SELECTED EXCERPT:

Bidding farewell to my pet peeve

In my job at GK Software I have the pleasure of developing technology based on Eclipse. But those colleagues consuming my technology work on software that has no direct connection to Eclipse nor OSGi. Their build technology of choice is Maven (without tycho that is). So whenever their build touches my technology we are facing a “challenge”. It doesn’t make a big difference if they are just invoking a code generator built using Xtext etc or whether some Eclipse technology should actually be included in their application runtime.

Among many troubles, I recall one situation that really opened my eyes: one particular build had been running successfully for some time, until one day it was fubar. One Eclipse artifact could no longer be resolved. Followed long nights of searching why that artifact may have disappeared, but we reassured ourselves, nothing had disappeared. Quite to the contrary somewhere on the wide internet (Maven Central to be precise) a new artifact had appeared. So what? Well, that artifact was the same that we also had on our internal servers. Well, if it’s the same, what’s the buzz? It turned out it had a one-char difference in its version: instead of 1.2.3.v20140815 its version was 1.2.3-v20140815. Yes take a close look, there is a difference. Bottom line, with both almost-identical versions available, Maven couldn’t figure out what to do, maybe each was considered as worse than the other, to the effect that Maven simply failed to use either. Go figure.

EXTRACTED ENTRIES:
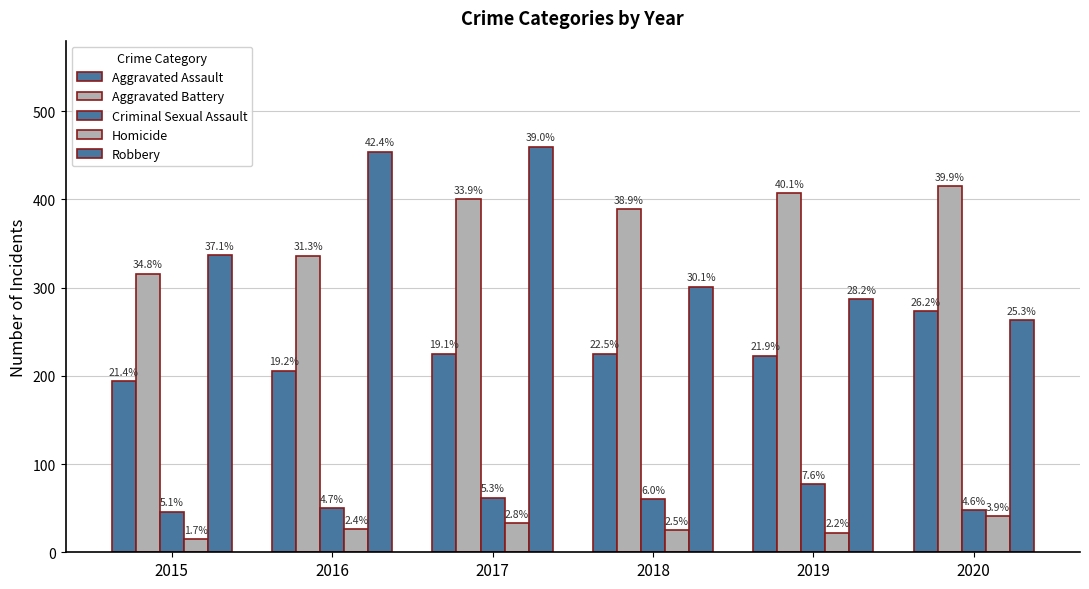

How many bars are there in each group?

5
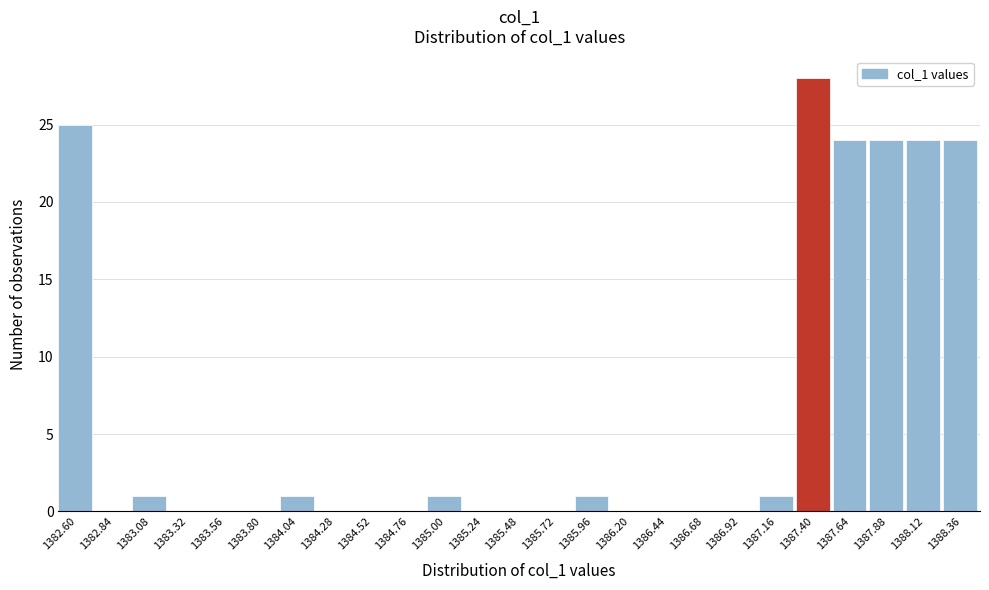

Reading left to right, transcribe this chart: for each bar, give the range it covers on the x-axis and its height. Neither the bar edges nor the heights are printed on the chart, so give them approximately, as read against the axes.

1382.48 to 1382.72: 25
1382.72 to 1382.96: 0
1382.96 to 1383.20: 1
1383.20 to 1383.44: 0
1383.44 to 1383.68: 0
1383.68 to 1383.92: 0
1383.92 to 1384.16: 1
1384.16 to 1384.40: 0
1384.40 to 1384.64: 0
1384.64 to 1384.88: 0
1384.88 to 1385.12: 1
1385.12 to 1385.36: 0
1385.36 to 1385.60: 0
1385.60 to 1385.84: 0
1385.84 to 1386.08: 1
1386.08 to 1386.32: 0
1386.32 to 1386.56: 0
1386.56 to 1386.80: 0
1386.80 to 1387.04: 0
1387.04 to 1387.28: 1
1387.28 to 1387.52: 28
1387.52 to 1387.76: 24
1387.76 to 1388.00: 24
1388.00 to 1388.24: 24
1388.24 to 1388.48: 24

EXERCISE OBJECTIVE: Can you continue the blog post above about Maven failing to resolve an Eclipse artifact, starting right after its last sentence?

RESPONSE BOX:
More stories like this and I realized that relying on Eclipse artifacts in Maven builds was always at the mercy of some volunteers, who typically don’t have a long-term relationship to Eclipse, who filled in a major gap by uploading individual Eclipse artifacts to Maven Central (thanks to you volunteers, please don’t take it personally: I’m happy that your work is no longer needed). Anybody who has ever studied the differences between Maven and OSGi (wrt dependencies and building that is) will immediately see that there are many possible ways to represent Eclipse artifacts (OSGi bundles) in a Maven pom. The resulting “diversity” was one of my pet peeves in my job.

At this point I decided to be the next volunteer who would screw up other people’s builds who would collaborate with the powers that be at Eclipse.org to produce the official uploads to Maven Central.

As of today, I can report that this dream has become reality, all relevant artifacts of Neon.2 that are produced by the Eclipse Project, are now “officially” available from Maven Central.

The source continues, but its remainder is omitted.